Я перевела дыхание и положила трубку телефона на аппарат. Мысли у меня путались, я опустилась на диван и обхватила голову руками. Это мог звонить кто-то из них. Это могла звонить вконец обезумевшая от страха Светочка. Это мог быть просто какой-нибудь ненормальный тип, случайно набравший мой номер телефона. Это могло быть… А звонок в дверь? Это что — галлюцинации?..
— К черту! — громко сказала я. — Так и спятить недолго.
Звук моего собственного голоса, раздавшийся в пустой квартире, как-то сразу придал мне сил — по крайней мере я пока что еще жива и здорова. Я плюхнулась за компьютер, решительно закурила и, снова включив диктофон, стала быстро переносить в файл Светочкино бормотанье.
Я молча смотрел на нее и прекрасно понимал, что она врет. Врет абсолютно все. Просто не хочет говорить. Не желает мне, видишь ли, ничего рассказывать — и баста!
Сукина дочь! Уставилась на меня своими огромными непроницаемо-зелеными глазищами и молчит, как Зоя Космодемьянская на допросе.
— Ольга Матвеевна, а вы отдаете себе отчет, что я могу вас привлечь за дачу ложных показаний? — вежливо поинтересовался я, сдерживая непонятно откуда возникшее раздражение.
Хотя почему это непонятно откуда? Меня все в ней раздражало: и одежда из какого-то неизвестного мне бутика, и перстень с изумрудом размером не меньше, чем ее глаз, и вызывающе-спокойная поза, в которой она расположилась передо мной на скрипучем старом стуле.

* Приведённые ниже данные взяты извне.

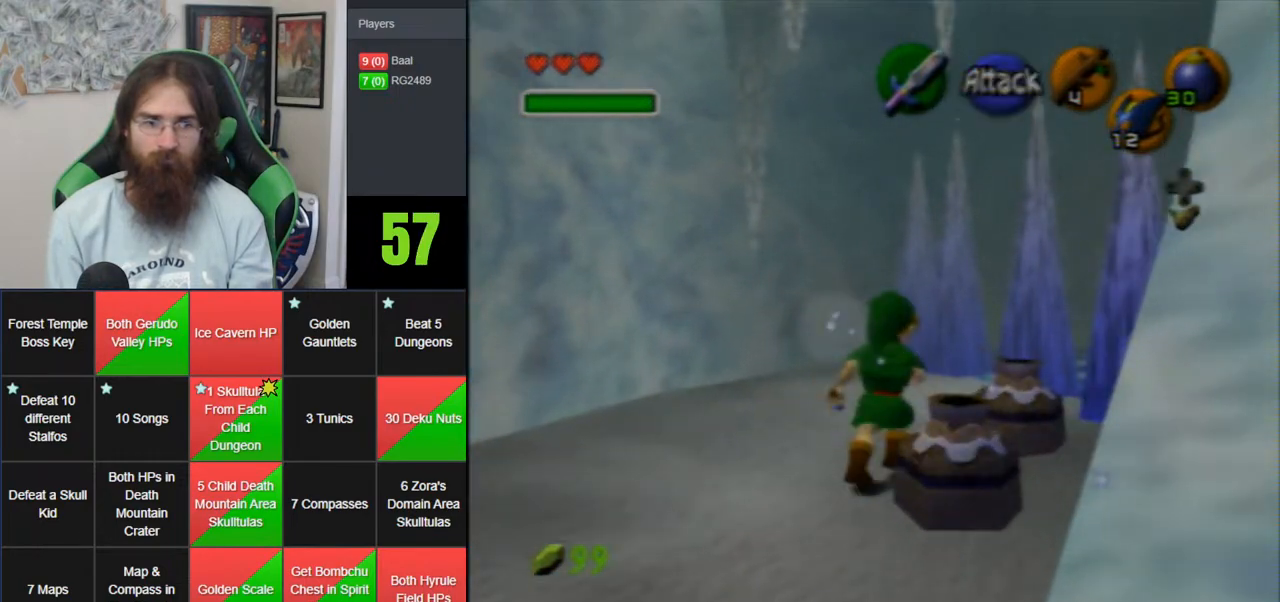
{"dt_ms": 500, "buttons": [], "left_stick": "up-right", "events": []}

Она была абсолютно чужой для меня, она была из другой команды, из другого мира. И я должен был по идее скорее засадить ее за решетку, а не пытаться вытащить из дерьма, в котором она уже сидела по уши. И вообще вся эта история была весьма темная и не нравилась мне. Ну, скажите, какого черта она потащилась на ночь глядючи куда-то за город, на дачу в компании с четырьмя говнюками и сопливой проституткой? Что ей, пятнадцать лет? Не знала, что ли, чем такие вещи заканчиваются?
— У вас можно курить? — ответила она вопросом на вопрос.
— Курите, — подвинул я ей пепельницу.
Она демонстративно долго вытаскивала сигарету из пачки, долго искала в сумке зажигалку, долго прикуривала. Я терпеливо ждал, не делая ни малейшей попытки помочь ей. Наконец она выпустила струйку дыма — вбок и вверх, и спросила меня ангельским тоном:
— Это допрос?
— Нет, что вы, Ольга Матвеевна. Вы пришли по моей просьбе побеседовать о… об интересующих нас вопросах.
Голос ее окончательно уподобился звукам райской арфы:
— Так о каких ложных показаниях в таком случае вы говорите, Андрей Антоныч? Вы ведь вызвали меня не на допрос, а просто побеседовать, не правда ли? Я вообще никаких показаний пока что не давала. И не собираюсь давать. И заявлений писать — тоже. Никаких. Ничего не было. Вы понимаете — ничего. Нет заявления — нет и никакого дела.
— А зачем же вы тогда приходили на прием к врачу?
Я вытащил из папки ксерокопии медицинских бланков, исписанные неразборчивым, как у всех врачей, почерком и пододвинул к ней.